Turkey acquits sociologist over 1998 explosion
ANKARA - A Turkish court on Friday acquitted Turkish dissident sociologist Pinar Selek, who has taken refuge in France, over a 1998 explosion that killed seven people, the official Anatolia news agency reported.
The ruling -- delivered by a high criminal court in Istanbul -- came at a hearing on Selek's retrial, after a life sentence for her alleged involvement in the deadly explosion was overturned this year, according to Anatolia.
The 43-year-old Selek, known for her critical studies of the Kurdish conflict in Turkey and her work with street children, was accused of bombing a spice market popular among tourists in Istanbul.
Selek, then 27, was arrested and jailed on charges of involvement in the explosion after she refused to give police the names of rebels she had met during her research.

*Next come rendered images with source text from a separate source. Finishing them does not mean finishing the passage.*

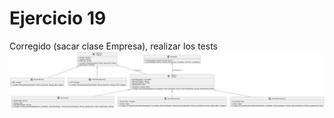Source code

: # Ejercicio 19
Corregido (sacar clase Empresa), realizar los tests
![Diagrama UML](./diagrama_v2_uml.png)
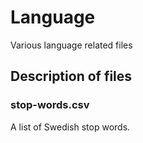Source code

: # Language


Various language related files


## Description of files

### stop-words.csv

A list of Swedish stop words.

"After 16 years of judicial obstinacy, today's trial allowed Pinar Selek's lawyers to emphasise all day the absurdity and arbitrariness of the procedure," her supporters said in a statement from France.
"One by one, they pointed out the false evidence that allowed the creation of a fictitious history of the blast to silence Pinar Selek and prevent her from continuing her sociological work among oppressed social groups," they added.
Selek was freed in 2000 after the publication of a report blaming the explosion on a gas leak.
The latest verdict marked her fourth acquittal by Turkish courts. The previous acquittals were based on the primary witness's retraction of his testimony and a lack of evidence that the blast was a bomb attack.